Joni Mitchell, The River, tiré de l’album Blue (Reprise Records, 1971)
Il est temps de briser une bonne fois les rêves enneigés qui embrument tout le monde quand viennent les fêtes de fin d’année : certaines chansons de Noël ne sont pas des chansons de Noël. Désolé de casser l’ambiance alors que la bûche dort déjà sagement dans le congélateur du sous-sol à côté du demi-chevreuil offert par le voisin chasseur en échange d’un coup de batterie pour dépanner son Kangoo. On a d’ailleurs déjà parlé, dans ce désormais annuel épisode de Face A, face B de Noël, de l’histoire de Jingle Bells (lire l’épisode 115 de la saison 1, « “Jingle Bells” touche le grelot »), né comme une chanson de drague sur la neige avant de muer en classique à grelots. C’est aussi le cas d’un titre plus récent, qui s’est installé comme l’un des rares nouveaux incontournables de Noël dans les programmations des radios américaines et britanniques qui virent au full Christmas spirit dès que le 10 décembre est passé : le River de Joni Mitchell, paru sur son gigantesque classique mélancolique Blue, en 1971.
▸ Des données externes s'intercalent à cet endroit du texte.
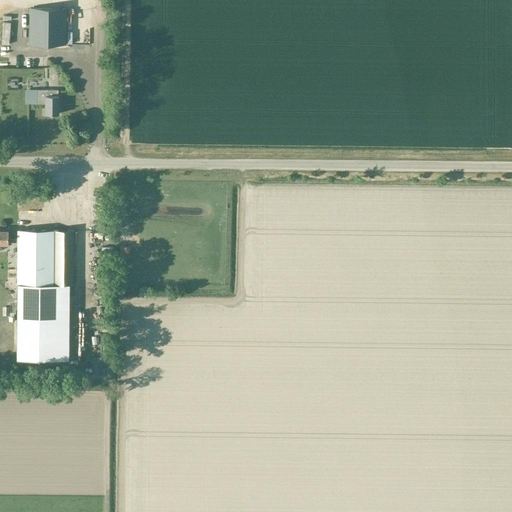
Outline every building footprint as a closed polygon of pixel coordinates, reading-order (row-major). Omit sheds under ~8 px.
[(29,9),(29,44),(64,45),(65,9),(29,9)] [(58,90),(49,90),(36,90),(36,104),(44,104),(44,114),(57,114),(58,96),(57,96),(58,90)] [(52,283),(52,230),(17,230),(17,233),(7,233),(7,231),(0,230),(0,244),(7,244),(7,242),(17,242),(16,283),(52,283)] [(52,230),(52,283),(52,284),(72,284),(73,230),(52,230)] [(61,361),(61,284),(52,284),(52,283),(16,283),(17,361),(61,361)]
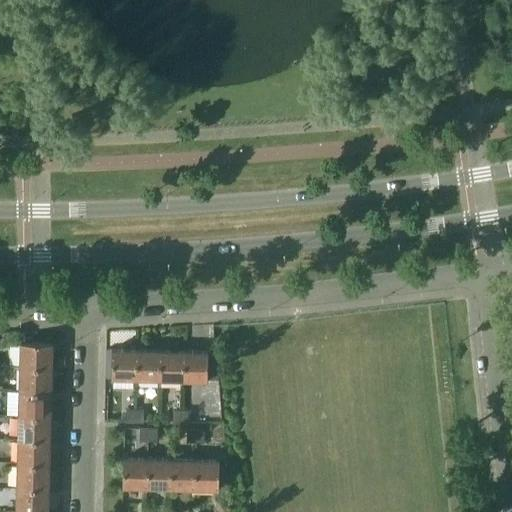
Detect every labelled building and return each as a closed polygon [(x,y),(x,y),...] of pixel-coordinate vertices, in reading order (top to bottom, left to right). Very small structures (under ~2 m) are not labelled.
[(20,342),(19,367),(51,367),(51,342),(20,342)] [(110,377),(135,378),(135,349),(111,349),(110,377)] [(159,350),(135,349),(135,378),(158,378),(159,350)] [(183,350),(159,350),(158,378),(182,379),(183,350)] [(207,351),(183,350),(182,379),(206,379),(207,351)] [(51,367),(19,367),(18,391),(50,392),(51,367)] [(50,392),(18,391),(18,415),(49,416),(50,392)] [(125,422),(134,422),(134,409),(126,409),(125,422)] [(143,409),(134,409),(134,422),(143,422),(143,409)] [(172,423),(181,423),(181,410),(173,410),(172,423)] [(190,410),(181,410),(181,423),(189,423),(190,410)] [(49,416),(18,415),(17,439),(49,440),(49,416)] [(139,441),(148,441),(148,428),(139,428),(139,441)] [(157,428),(148,428),(148,441),(156,441),(157,428)] [(186,442),(195,442),(195,429),(186,429),(186,442)] [(204,429),(195,429),(195,442),(203,442),(204,429)] [(49,440),(17,439),(17,463),(48,464),(49,440)] [(122,486),(147,486),(147,458),(123,457),(122,486)] [(171,459),(147,458),(147,486),(171,487),(171,459)] [(194,459),(171,459),(171,487),(194,488),(194,459)] [(218,460),(194,459),(194,488),(217,488),(218,460)] [(48,464),(17,463),(16,487),(48,488),(48,464)] [(47,511),(48,488),(16,487),(15,511),(43,511),(47,511)]
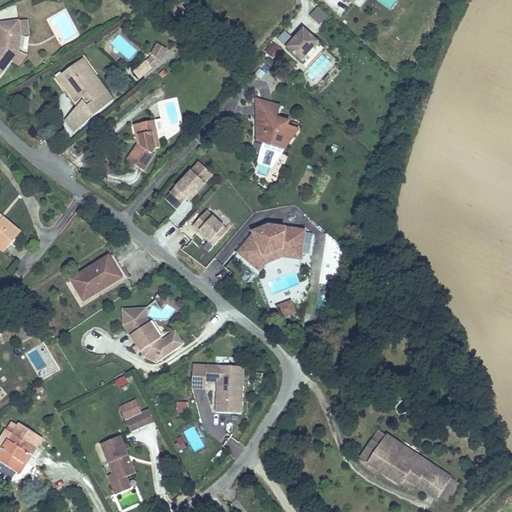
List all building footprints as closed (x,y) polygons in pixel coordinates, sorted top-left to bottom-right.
[(318,7),(310,16),(320,25),(328,16),(318,7)] [(0,71),(11,57),(14,38),(10,22),(0,24),(0,71)] [(295,62),(311,43),(296,30),(280,49),(295,62)] [(301,67),(317,48),(311,43),(295,62),(301,67)] [(154,65),(160,54),(152,49),(146,58),(148,60),(141,66),(146,72),(154,65)] [(91,82),(77,63),(66,71),(72,80),(77,77),(85,88),(91,83),(91,82)] [(135,82),(146,72),(141,66),(129,76),(135,82)] [(70,137),(108,105),(91,83),(85,88),(77,77),(72,80),(66,71),(49,83),(56,93),(64,88),(77,106),(71,113),(60,125),(70,137)] [(77,106),(64,88),(56,93),(71,113),(77,106)] [(249,120),(250,126),(256,128),(259,124),(263,126),(268,111),(257,107),(249,120)] [(256,128),(250,126),(254,149),(259,152),(264,154),(274,158),(280,161),(293,141),(284,136),(285,130),(272,125),(276,114),(268,111),(263,126),(259,124),(256,128)] [(127,128),(129,136),(132,135),(137,148),(133,148),(122,165),(138,175),(149,159),(146,157),(151,150),(146,123),(127,128)] [(264,154),(259,152),(252,172),(255,174),(266,178),(268,179),(280,161),(274,158),(264,154)] [(177,209),(175,207),(172,204),(176,199),(180,202),(184,206),(192,197),(191,197),(187,193),(195,185),(198,188),(207,180),(193,167),(159,204),(171,215),(177,209)] [(266,178),(255,174),(251,184),(262,189),(266,178)] [(195,185),(187,193),(191,197),(198,188),(195,185)] [(180,202),(176,199),(172,204),(175,207),(180,202)] [(204,244),(203,245),(208,251),(222,235),(201,216),(187,231),(199,242),(201,240),(204,244)] [(0,219),(0,251),(8,258),(24,239),(7,226),(0,219)] [(168,221),(155,235),(165,244),(178,230),(168,221)] [(271,231),(259,235),(256,238),(259,240),(274,235),(274,232),(271,231)] [(256,238),(240,258),(256,271),(264,262),(284,254),(305,256),(308,236),(274,232),(274,235),(259,240),(256,238)] [(256,271),(262,276),(268,268),(285,261),(304,264),(305,256),(284,254),(264,262),(256,271)] [(119,256),(73,284),(86,305),(102,296),(104,300),(133,283),(124,268),(126,267),(119,256)] [(207,270),(217,283),(229,273),(218,261),(207,270)] [(293,302),(275,305),(278,320),(296,316),(293,302)] [(39,329),(31,314),(28,315),(33,326),(21,333),(26,343),(38,336),(35,331),(39,329)] [(145,314),(122,317),(123,332),(144,362),(148,368),(152,374),(158,370),(169,352),(164,349),(160,343),(153,332),(147,323),(145,314)] [(33,326),(28,315),(15,323),(21,333),(33,326)] [(155,330),(153,332),(160,343),(163,342),(155,330)] [(163,342),(160,343),(164,349),(169,352),(158,370),(186,350),(177,338),(163,342)] [(246,374),(208,372),(207,388),(220,389),(219,413),(224,414),(224,420),(244,421),(246,374)] [(125,377),(115,380),(119,389),(128,386),(125,377)] [(189,410),(179,410),(179,424),(189,424),(189,410)] [(153,425),(147,414),(141,418),(147,429),(153,425)] [(132,438),(147,429),(141,418),(125,427),(132,438)] [(182,431),(192,453),(204,448),(194,426),(182,431)] [(0,445),(0,472),(4,476),(25,449),(8,436),(0,445)] [(410,436),(404,443),(409,448),(416,441),(410,436)] [(448,482),(419,463),(417,467),(389,449),(392,445),(378,437),(357,466),(398,492),(401,488),(404,484),(418,493),(434,504),(448,482)] [(182,438),(176,439),(179,450),(185,449),(182,438)] [(122,442),(102,452),(114,480),(118,488),(128,483),(139,478),(122,442)] [(417,467),(419,463),(392,445),(389,449),(417,467)] [(9,480),(24,461),(31,454),(25,449),(4,476),(9,480)] [(424,456),(419,463),(448,482),(453,476),(424,456)] [(118,488),(114,480),(111,482),(118,499),(132,493),(128,483),(118,488)] [(404,484),(401,488),(415,497),(418,493),(404,484)]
Évidemment, il y a d’emblée quelque chose d’hivernal dans cette chanson qui commence par une évocation au piano des cloches de Jingle Bells en même temps qu’elle fait un clin d’œil au White Christmas version Frank Sinatra. L’ambiance est bien celle du dernier mois de l’année, que décrivent les premières lignes des paroles de Joni Mitchell :
« Noël approche
Les arbres sont coupés
Les rennes sont accrochés
On chante des chansons de joie et de paix »
Mais, à vraiment écouter River après cette attaque hivernale, c’est autre chose qui se joue. Pas de ski ni de bonhomme de neige ici : Joni Mitchell, alors âgée de 28 ans, nous parle depuis la Californie où elle s’est installée en 1967 pour y trouver un endroit où on la prendrait pour qui elle est, enfin. C’est-à-dire une autrice, compositrice et chanteuse surgie de nulle part avec une musique immédiatement unique, mais aussi une artiste en fuite et « sans défenses personnelles » dans ces années où elle naviguait d’amours toxiques en ruptures déçues, entre Méditerranée et Pacifique. C’est la motrice de Blue, un album qui fait le point sur une vie pour en reprendre le contrôle. Un disque que Joni Mitchell écrit en bonne partie en Crète et sur la petite île espagnole de Formentera, au large d’Ibiza, où la Canadienne a fui son amour disparu avec Graham Nash.